[PATCH] D30416: [BitfieldShrinking] Shrink Bitfields load/store when the bitfields are legal to access independently

Mon Apr 24 19:36:50 PDT 2017

arsenm added inline comments.

================
Comment at: include/llvm/Target/TargetLowering.h:1908
+  virtual bool isNarrowingExpensive(EVT /*VT1*/, EVT /*VT2*/) const {
+    return true;
+  }
----------------
wmi wrote:
> arsenm wrote:
> > efriedma wrote:
> > > wmi wrote:
> > > > efriedma wrote:
> > > > > I'm not sure I see the point of this hook.  Every in-tree target has cheap i8 load/store and aligned i16 load/store operations.  And we have existing hooks to check support for misaligned operations.
> > > > > 
> > > > > If there's some case I'm not thinking of, please add an example to the comment.
> > > > It is because some testcase for amdgpu.
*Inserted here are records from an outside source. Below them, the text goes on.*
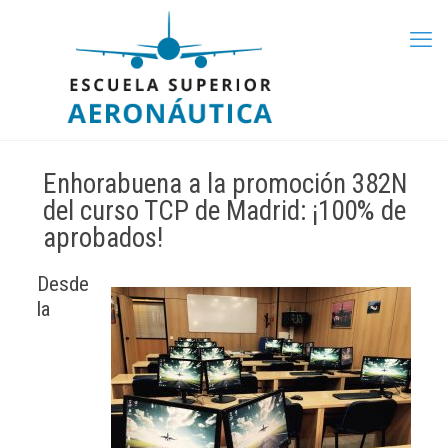
Enhorabuena a la promoción 382N
del curso TCP de Madrid: ¡100% de
aprobados!
Desde
la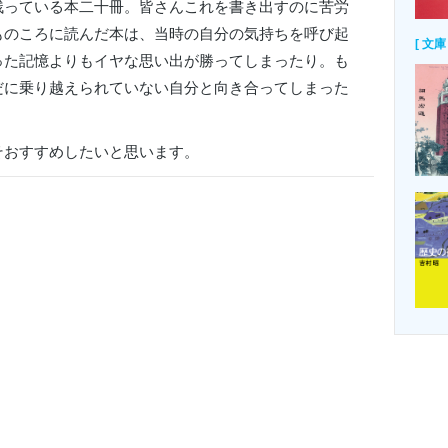
残っている本二十冊。皆さんこれを書き出すのに苦労
ものころに読んだ本は、当時の自分の気持ちを呼び起
[ 文庫 
った記憶よりもイヤな思い出が勝ってしまったり。も
だに乗り越えられていない自分と向き合ってしまった
そおすすめしたいと思います。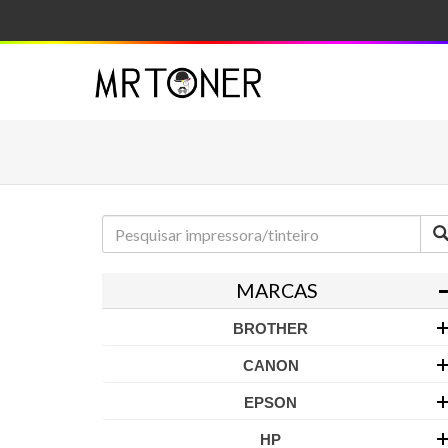
MARCAS
BROTHER
CANON
EPSON
HP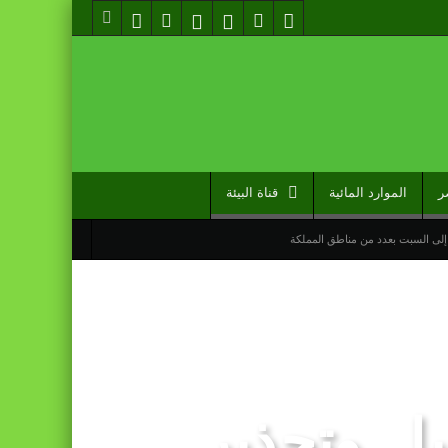
ر
الموارد المائية
قناة البيئة
إلى السبت بعدد من مناطق المملكة
مل دوما نصيبه منها” (مصدر حكومي)
.. وتحذير
 تعادله أمام نظيره السنغالي (0-0)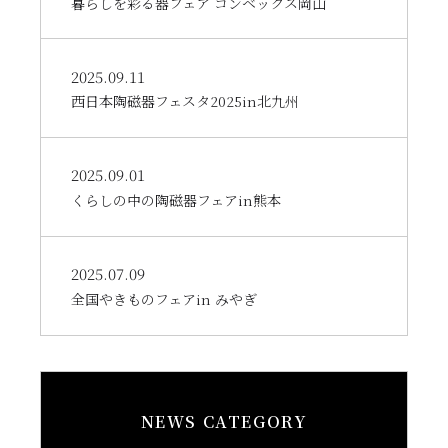
暮らしを彩る器フェア コンベックス岡山
2025.09.11
西日本陶磁器フェスタ2025in北九州
2025.09.01
くらしの中の陶磁器フェアin熊本
2025.07.09
全国やきものフェアin みやぎ
NEWS CATEGORY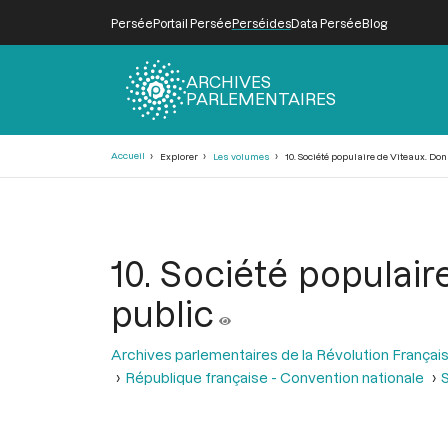
Persée
Portail Persée
Perséides
Data Persée
Blog
ARCHIVES
PARLEMENTAIRES
Fil
Accueil
Explorer
Les volumes
10. Société populaire de Viteaux. Don
d'Ariane
10. Société populaire
public
Archives parlementaires de la Révolution Françai
République française - Convention nationale
S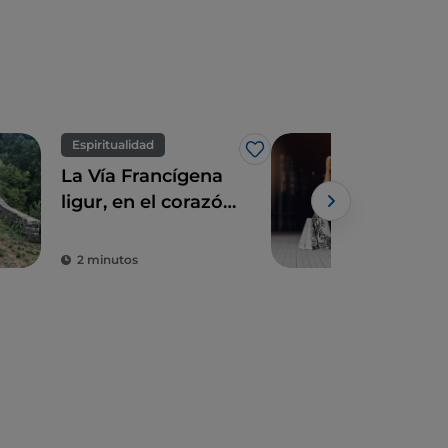
Espiritualidad
Com
Me gusta
La Vía Francígena
Gén
ligur, en el corazón
de l
de Lunigiana
Roma
Maz
2 minutos
4 m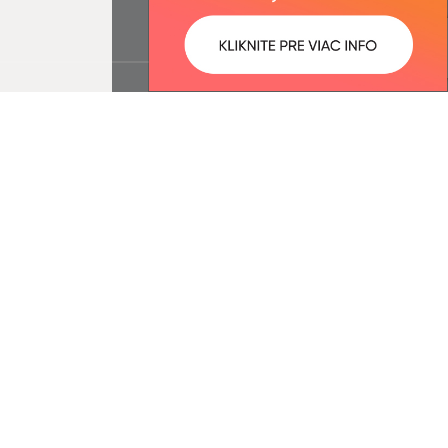
ované:
Správca obsahu: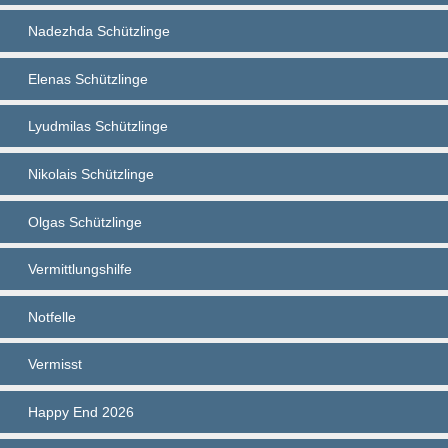
Nadezhda Schützlinge
Elenas Schützlinge
Lyudmilas Schützlinge
Nikolais Schützlinge
Olgas Schützlinge
Vermittlungshilfe
Notfelle
Vermisst
Happy End 2026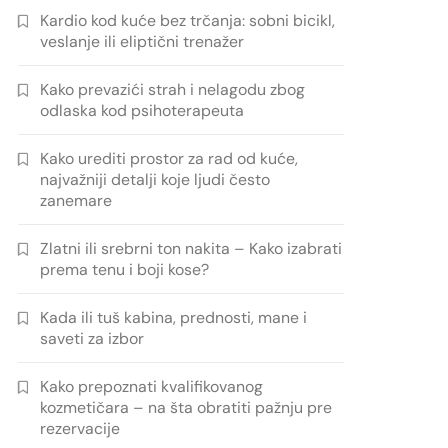
Kardio kod kuće bez trčanja: sobni bicikl,
veslanje ili eliptični trenažer
Kako prevazići strah i nelagodu zbog
odlaska kod psihoterapeuta
Kako urediti prostor za rad od kuće,
najvažniji detalji koje ljudi često
zanemare
Zlatni ili srebrni ton nakita – Kako izabrati
prema tenu i boji kose?
Kada ili tuš kabina, prednosti, mane i
saveti za izbor
Kako prepoznati kvalifikovanog
kozmetičara – na šta obratiti pažnju pre
rezervacije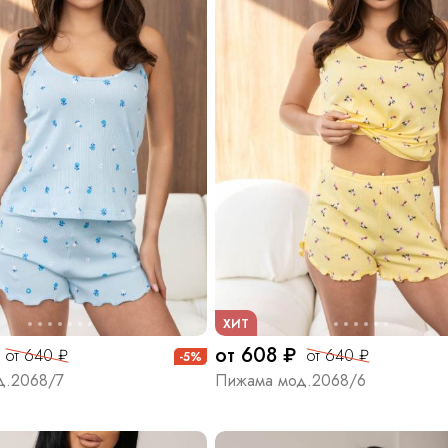
ХИТ
от 608 ₽
от 640 ₽
от 640 ₽
-5%
д.2068/7
Пижама мод.2068/6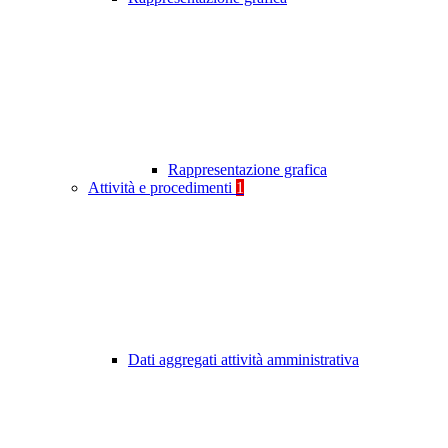
Rappresentazione grafica
Attività e procedimenti
1
Dati aggregati attività amministrativa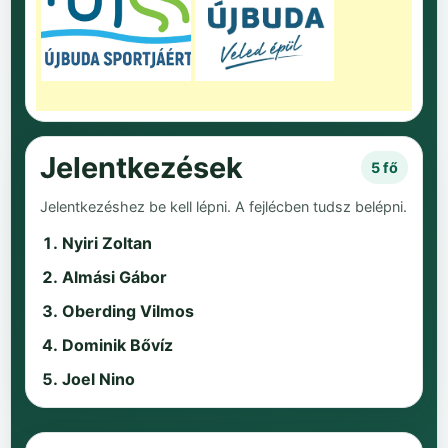
Jelentkezések
5 fő
Jelentkezéshez be kell lépni. A fejlécben tudsz belépni.
Nyiri Zoltan
Almási Gábor
Oberding Vilmos
Dominik Bővíz
Joel Nino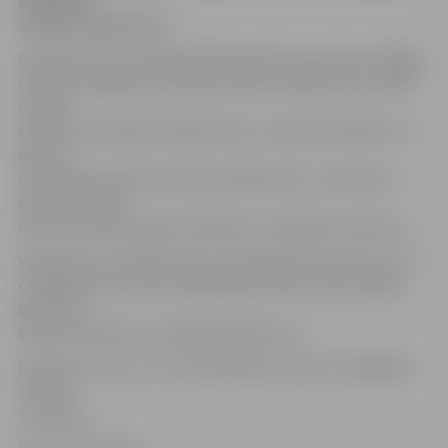
airēšanas
trenere Lelde Laure.
Eiropas junioru čempionā Karīna pārī ar sportisti no Rīgas
startēs smaiļošanas divniekos 500 un 1000 metros, Marks
startēs
smailīšu vieniniekos 1000 metros un kopā ar Rūdolfu un
diviem
rīdziniekiem airēs četrinieku 1000 metrus, bet kanoe
divniekos 1000
metrus startēs Kaspars Eihvalds un Arkādijs Jefremovs.
Vienlaikus ar Eiropas junioru čempionātu notiks arī U-23
čempionāts, kurā trīs disciplīnās startēs Lāsma Zaķīte,
bet Elīna
Ēdole airēs kanoe vieniniekā 200 metrus.
Eiropas junioru un U-23 čempionāts notiks Portugālē no
12. līdz
15. jūlijam.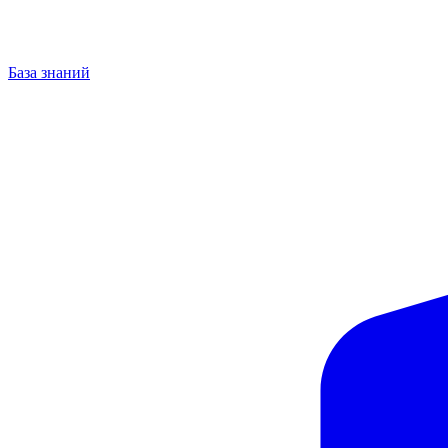
База знаний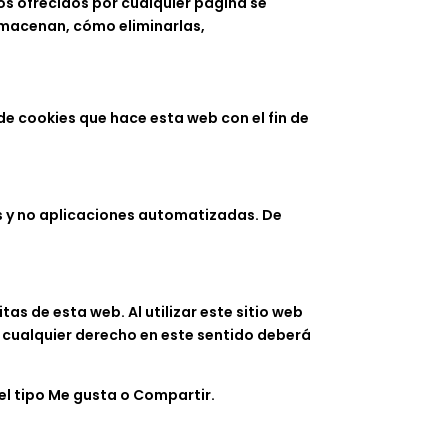
ios ofrecidos por cualquier página se
lmacenan, cómo eliminarlas,
de cookies que hace esta web con el fin de
s y no aplicaciones automatizadas. De
as de esta web. Al utilizar este sitio web
e cualquier derecho en este sentido deberá
el tipo Me gusta o Compartir.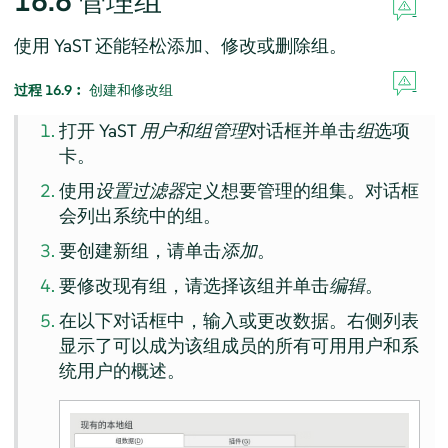
16.6
管理组
使用 YaST 还能轻松添加、修改或删除组。
过程 16.9︰
创建和修改组
打开 YaST
用户和组管理
对话框并单击
组
选项
卡。
使用
设置过滤器
定义想要管理的组集。对话框
会列出系统中的组。
要创建新组，请单击
添加
。
要修改现有组，请选择该组并单击
编辑
。
在以下对话框中，输入或更改数据。右侧列表
显示了可以成为该组成员的所有可用用户和系
统用户的概述。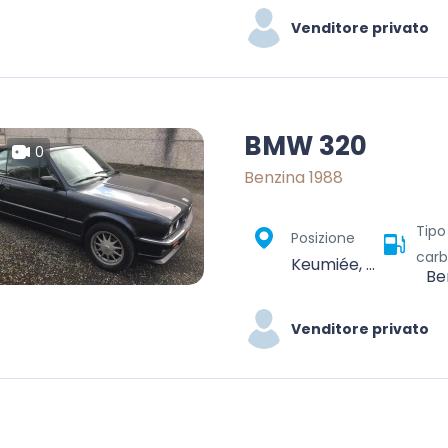
Venditore privato
BMW 320
0
Benzina 1988
Tipo
Posizione
carb
Keumiée, Sambreville, Namur, Wallonia, Belgium
Be
Venditore privato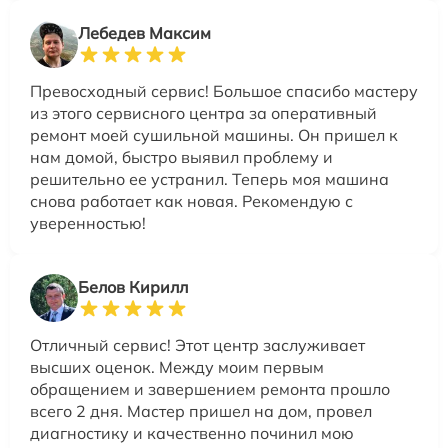
Лебедев Максим
Превосходный сервис! Большое спасибо мастеру
из этого сервисного центра за оперативный
ремонт моей сушильной машины. Он пришел к
нам домой, быстро выявил проблему и
решительно ее устранил. Теперь моя машина
снова работает как новая. Рекомендую с
уверенностью!
Белов Кирилл
Отличный сервис! Этот центр заслуживает
высших оценок. Между моим первым
обращением и завершением ремонта прошло
всего 2 дня. Мастер пришел на дом, провел
диагностику и качественно починил мою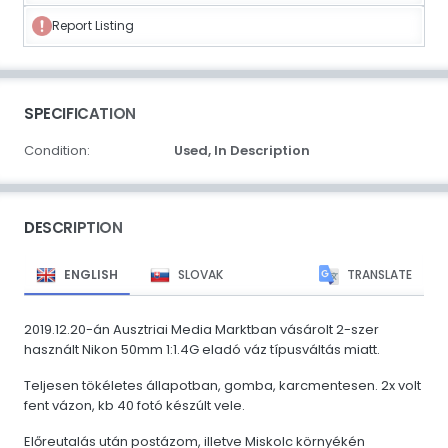
Report Listing
SPECIFICATION
Condition:
Used,
In Description
DESCRIPTION
ENGLISH
SLOVAK
TRANSLATE
2019.12.20-án Ausztriai Media Marktban vásárolt 2-szer
használt Nikon 50mm 1:1.4G eladó váz típusváltás miatt.
Teljesen tökéletes állapotban, gomba, karcmentesen. 2x volt
fent vázon, kb 40 fotó készúlt vele.
Előreutalás után postázom, illetve Miskolc környékén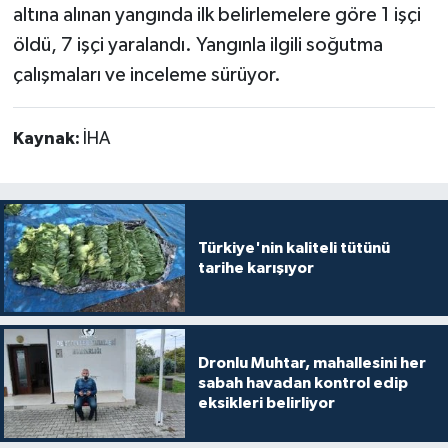
altına alınan yangında ilk belirlemelere göre 1 işçi
öldü, 7 işçi yaralandı. Yangınla ilgili soğutma
çalışmaları ve inceleme sürüyor.
Kaynak:
İHA
Türkiye'nin kaliteli tütünü
tarihe karışıyor
Dronlu Muhtar, mahallesini her
sabah havadan kontrol edip
eksikleri belirliyor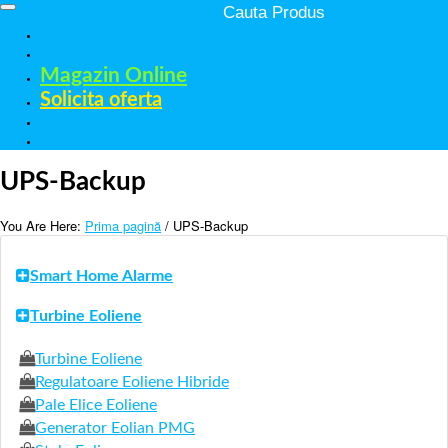
Acasa
Despre
Magazin Online
Solicita oferta
Referinte
Contact
UPS-Backup
You Are Here:
Prima pagină
/ UPS-Backup
Smart Home Alarme
Turbine Eoliene
Turbine Eoliene
Regulatoare Eoliene Hibride
Pale Elice Eoliene
Generator Eolian PMG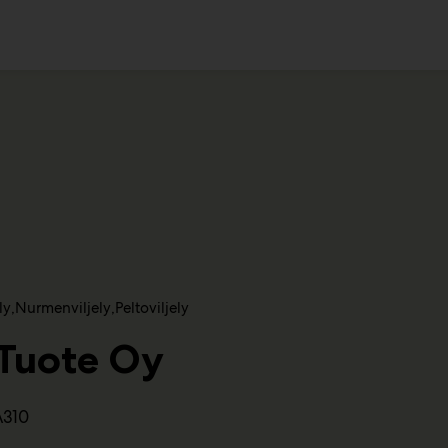
ko
ly
Nurmenviljely
Peltoviljely
-Tuote Oy
A310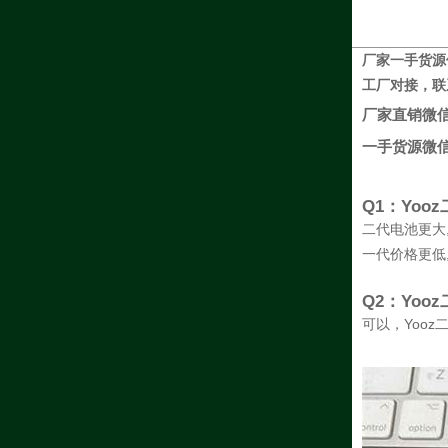
厂家一手货源
工厂对接，联
厂家直销微
一手货源微
Q1：Yo
二代电池更大
一代价格更低
Q2：Yo
可以，Yoo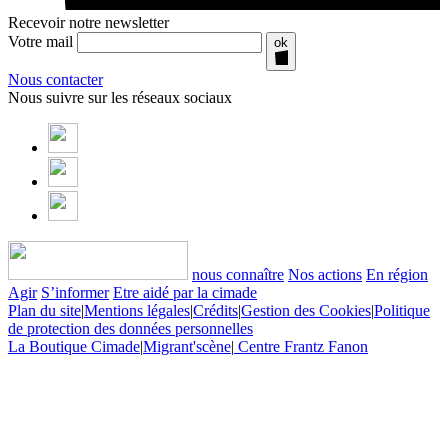
Recevoir notre newsletter
Votre mail
ok
Nous contacter
Nous suivre sur les réseaux sociaux
nous connaître
Nos actions
En région
Agir
S’informer
Etre aidé par la cimade
Plan du site
|
Mentions légales
|
Crédits
|
Gestion des Cookies
|
Politique
de protection des données personnelles
La Boutique Cimade
|
Migrant'scène
|
Centre Frantz Fanon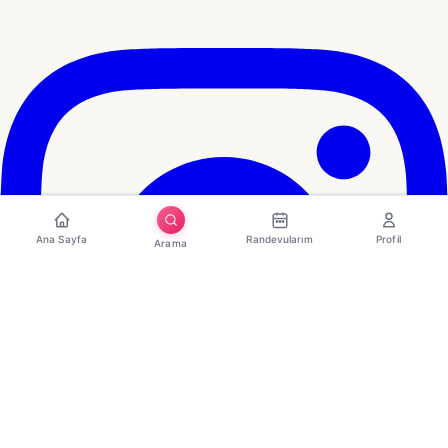
Ana Sayfa
Randevularım
Profil
Arama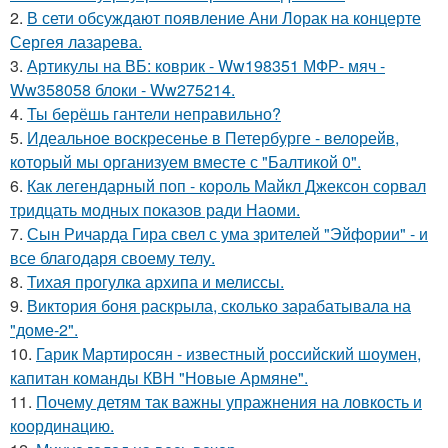
2.
В сети обсуждают появление Ани Лорак на концерте
Сергея лазарева.
3.
Артикулы на ВБ: коврик - Ww198351 МФР- мяч -
Ww358058 блоки - Ww275214.
4.
Ты берёшь гантели неправильно?
5.
Идеальное воскресенье в Петербурге - велорейв,
который мы организуем вместе с "Балтикой 0".
6.
Как легендарный поп - король Майкл Джексон сорвал
тридцать модных показов ради Наоми.
7.
Сын Ричарда Гира свел с ума зрителей "Эйфории" - и
все благодаря своему телу.
8.
Тихая прогулка архипа и мелиссы.
9.
Виктория боня раскрыла, сколько зарабатывала на
"доме-2".
10.
Гарик Мартиросян - известный российский шоумен,
капитан команды КВН "Новые Армяне".
11.
Почему детям так важны упражнения на ловкость и
координацию.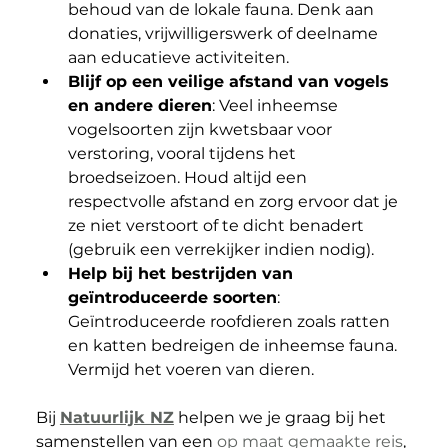
behoud van de lokale fauna. Denk aan 
donaties, vrijwilligerswerk of deelname 
aan educatieve activiteiten.
Blijf op een veilige afstand van vogels 
en andere dieren
: Veel inheemse 
vogelsoorten zijn kwetsbaar voor 
verstoring, vooral tijdens het 
broedseizoen. Houd altijd een 
respectvolle afstand en zorg ervoor dat je 
ze niet verstoort of te dicht benadert 
(gebruik een verrekijker indien nodig).
Help bij het bestrijden van 
geïntroduceerde soorten
: 
Geïntroduceerde roofdieren zoals ratten 
en katten bedreigen de inheemse fauna. 
Vermijd het voeren van dieren.
Bij 
Natuurlijk NZ
 helpen we je graag bij het 
samenstellen van een 
op maat gemaakte reis
,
Like the testcase below:
> > > > 
> > > > define void @s_sext_in_reg_i1_i16(i16 addrspace(1)* %out, i32 addrspace(2)* %ptr) #0 {
> > > >   %ld = load i32, i32 addrspace(2)* %ptr
> > > >   %in = trunc i32 %ld to i16
> > > >   %shl = shl i16 %in, 15
> > > >   %sext = ashr i16 %shl, 15
> > > >   store i16 %sext, i16 addrspace(1)* %out
> > > >   ret void
> > > > }
> > > > 
> > > > code with the patch:
> > > > 	s_load_dwordx2 s[4:5], s[0:1], 0x9
> > > > 	s_load_dwordx2 s[0:1], s[0:1], 0xb
> > > > 	s_mov_b32 s7, 0xf000
> > > > 	s_mov_b32 s6, -1
> > > > 	s_mov_b32 s2, s6
> > > > 	s_mov_b32 s3, s7
> > > > 	s_waitcnt lgkmcnt(0)
> > > > 	buffer_load_ushort v0, off, s[0:3], 0
> > > > 	s_waitcnt vmcnt(0)
> > > > 	v_bfe_i32 v0, v0, 0, 1
> > > > 	buffer_store_short v0, off, s[4:7], 0
> > > > 	s_endpgm
> > > > 
> > > > code without the patch:
> > > > 	s_load_dwordx2 s[4:5], s[0:1], 0x9
> > > > 	s_load_dwordx2 s[0:1], s[0:1], 0xb
> > > > 	s_mov_b32 s7, 0xf000
> > > > 	s_mov_b32 s6, -1
> > > > 	s_waitcnt lgkmcnt(0)
> > > > 	s_load_dword s0, s[0:1], 0x0
> > > > 	s_waitcnt lgkmcnt(0)
> > > > 	s_bfe_i32 s0, s0, 0x10000
> > > > 	v_mov_b32_e32 v0, s0
> > > > 	buffer_store_short v0, off, s[4:7], 0
> > > > 	s_endpgm
> > > > 
> > > > amdgpu codegen chooses to use buffer_load_short instead of s_load_dword and generates longer code sequence. I know almost nothing about amdgpu so I simply add the hook and only focus on the architectures I am more faimiliar with before the patch becomes in better shape and stable. 
> > > > 
> > > Huh, GPU targets are weird like that.  I would still rather turn it off for amdgpu, as opposed to leaving it off by default.
> > 32-bit loads should not be reduced to a shorter width. Using a buffer_load_ushort is definitely worse than using s_load_dword. There is a target hook that is supposed to avoid reducing load widths like this
> Matt, thanks for the explanation.
> 
> I guess the hook is isNarrowingProfitable. However, the hook I need is a little different. I need to know whether narrowing is expensive enough. isNarrowingProfitable on x86 shows i32 --> i16 is not profitable, maybe slightly harmful, but it is not quite harmful, and the benefit to do narrowing may outweigh the cost.
The hook I was thinking of was shouldReduceLoadWidth. s_load_dword uses a different cache with much faster access than the buffer instruction if it can be used

Repository:
  rL LLVM

https://reviews.llvm.org/D30416